From the listing below, tally the lines that include "assign". Return only the total.

** MATERIAL FOR THIS TASK follows **

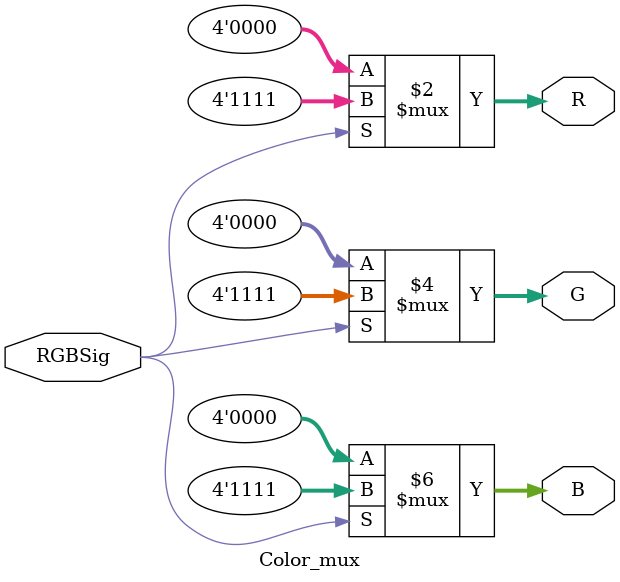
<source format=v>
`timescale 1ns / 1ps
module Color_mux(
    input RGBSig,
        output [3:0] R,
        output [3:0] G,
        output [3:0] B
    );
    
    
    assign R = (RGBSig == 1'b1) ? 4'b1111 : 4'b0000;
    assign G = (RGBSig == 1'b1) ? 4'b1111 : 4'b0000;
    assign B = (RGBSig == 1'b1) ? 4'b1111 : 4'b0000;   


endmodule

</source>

** End of MATERIAL FOR THIS TASK **

- WRITTEN SOLUTION
3